→ **Exercise passage**
The Department of Homeland Security published actionable recommendations to harmonize and streamline cyber incident reporting in the U.S. critical infrastructure sector.
The agency on Tuesday outlined proposed actions including creating a model cyber incident form for federal entities to fill out, clarifying definitions of reportable cases and establishing a centralized web portal to inform authorities of such events.
The guidance was developed in partnership with the Cyber Incident Reporting Council, which sought private sector input and analyzed more than 50 different requirements for government agencies disclosing online threats .
“The recommendations that DHS is issuing today provide needed clarity for our partners,” said Secretary of Homeland Security Alejandro Mayorkas.
“I look forward to working with Congress and partners across every level of government and the private sector to implement these recommendations and strengthen the resilience of communities across the country,” added Mayorkas, a Wash100 awardee.

→ **Data for review**
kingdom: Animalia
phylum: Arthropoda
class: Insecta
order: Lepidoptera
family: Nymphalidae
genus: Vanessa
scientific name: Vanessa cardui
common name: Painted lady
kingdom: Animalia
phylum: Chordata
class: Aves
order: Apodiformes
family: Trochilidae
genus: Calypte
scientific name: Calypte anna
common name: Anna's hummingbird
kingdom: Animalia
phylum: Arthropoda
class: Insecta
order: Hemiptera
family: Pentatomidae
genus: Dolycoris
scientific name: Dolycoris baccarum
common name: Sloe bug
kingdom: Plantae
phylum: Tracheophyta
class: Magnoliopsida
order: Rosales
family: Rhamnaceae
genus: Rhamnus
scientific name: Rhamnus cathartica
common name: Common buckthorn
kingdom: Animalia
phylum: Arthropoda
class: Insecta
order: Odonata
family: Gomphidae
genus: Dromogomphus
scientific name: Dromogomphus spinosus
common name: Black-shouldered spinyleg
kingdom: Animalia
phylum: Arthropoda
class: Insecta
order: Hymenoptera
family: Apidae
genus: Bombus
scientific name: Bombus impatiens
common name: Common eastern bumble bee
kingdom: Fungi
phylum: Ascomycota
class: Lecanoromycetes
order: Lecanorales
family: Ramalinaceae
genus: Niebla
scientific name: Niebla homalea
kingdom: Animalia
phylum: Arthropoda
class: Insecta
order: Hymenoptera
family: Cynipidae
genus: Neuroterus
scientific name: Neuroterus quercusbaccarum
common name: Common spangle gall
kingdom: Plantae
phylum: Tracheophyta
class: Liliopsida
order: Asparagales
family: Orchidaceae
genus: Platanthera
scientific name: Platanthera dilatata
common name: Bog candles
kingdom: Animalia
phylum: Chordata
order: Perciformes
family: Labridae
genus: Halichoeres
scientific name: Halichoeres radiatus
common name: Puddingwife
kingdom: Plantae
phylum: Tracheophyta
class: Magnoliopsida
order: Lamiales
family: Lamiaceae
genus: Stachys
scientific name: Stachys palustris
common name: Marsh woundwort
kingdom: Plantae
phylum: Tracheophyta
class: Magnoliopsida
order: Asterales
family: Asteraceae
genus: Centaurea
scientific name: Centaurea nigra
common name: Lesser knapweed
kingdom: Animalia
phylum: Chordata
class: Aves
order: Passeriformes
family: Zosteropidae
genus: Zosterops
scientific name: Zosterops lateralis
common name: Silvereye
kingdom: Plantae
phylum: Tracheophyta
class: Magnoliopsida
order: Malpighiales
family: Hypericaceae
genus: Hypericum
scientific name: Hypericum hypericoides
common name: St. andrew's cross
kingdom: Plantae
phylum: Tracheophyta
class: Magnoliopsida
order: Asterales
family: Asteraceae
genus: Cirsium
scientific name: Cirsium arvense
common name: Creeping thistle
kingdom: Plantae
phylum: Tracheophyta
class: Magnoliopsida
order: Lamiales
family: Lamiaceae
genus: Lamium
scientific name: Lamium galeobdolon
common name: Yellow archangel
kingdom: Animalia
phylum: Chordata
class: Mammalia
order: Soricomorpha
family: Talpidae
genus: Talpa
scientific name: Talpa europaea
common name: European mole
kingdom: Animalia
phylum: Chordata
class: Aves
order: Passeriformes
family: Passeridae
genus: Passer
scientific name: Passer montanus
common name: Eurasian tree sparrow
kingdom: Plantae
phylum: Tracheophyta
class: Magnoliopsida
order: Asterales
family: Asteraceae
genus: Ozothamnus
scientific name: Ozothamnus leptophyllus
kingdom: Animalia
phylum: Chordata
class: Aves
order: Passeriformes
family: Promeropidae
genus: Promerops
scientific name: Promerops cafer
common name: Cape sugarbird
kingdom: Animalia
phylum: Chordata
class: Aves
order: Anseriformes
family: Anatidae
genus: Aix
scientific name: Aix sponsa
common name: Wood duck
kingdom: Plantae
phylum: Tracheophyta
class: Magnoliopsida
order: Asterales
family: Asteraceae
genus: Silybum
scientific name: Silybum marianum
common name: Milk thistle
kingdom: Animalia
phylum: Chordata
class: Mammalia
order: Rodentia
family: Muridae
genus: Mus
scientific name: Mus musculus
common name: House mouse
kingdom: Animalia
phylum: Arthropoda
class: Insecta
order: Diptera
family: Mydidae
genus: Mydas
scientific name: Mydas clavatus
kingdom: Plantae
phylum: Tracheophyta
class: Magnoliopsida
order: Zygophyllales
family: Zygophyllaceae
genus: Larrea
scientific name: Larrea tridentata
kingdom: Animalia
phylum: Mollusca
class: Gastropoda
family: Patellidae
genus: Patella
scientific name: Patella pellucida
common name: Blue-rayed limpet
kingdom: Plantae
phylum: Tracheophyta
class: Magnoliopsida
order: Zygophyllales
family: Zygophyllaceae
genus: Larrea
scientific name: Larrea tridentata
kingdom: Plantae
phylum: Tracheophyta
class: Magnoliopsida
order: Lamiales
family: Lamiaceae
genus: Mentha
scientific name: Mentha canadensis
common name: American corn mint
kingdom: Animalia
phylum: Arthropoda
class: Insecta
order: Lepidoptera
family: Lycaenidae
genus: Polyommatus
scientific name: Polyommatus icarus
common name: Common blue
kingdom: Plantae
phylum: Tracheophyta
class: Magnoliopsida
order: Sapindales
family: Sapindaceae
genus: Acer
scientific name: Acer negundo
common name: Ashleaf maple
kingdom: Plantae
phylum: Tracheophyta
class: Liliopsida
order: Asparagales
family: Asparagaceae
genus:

→ **Exercise requirements**
Write the next part of the article above on the DHS cyber incident reporting recommendations, picking up after its last sentence.

→ **Your response**
Jen Easterly, director of the Cybersecurity and Critical Infrastructure Agency, said the recommendations will help inform their proposed rule on reporting requirements under the Cyber Incident Reporting for Critical Infrastructure Act. Sharing information on cyber incidents “allows us to spot trends in real-time, rapidly render assistance to victims, and share information to warn other potential targets before they become victims,” according to Easterly, who is also an inductee into the Wash100.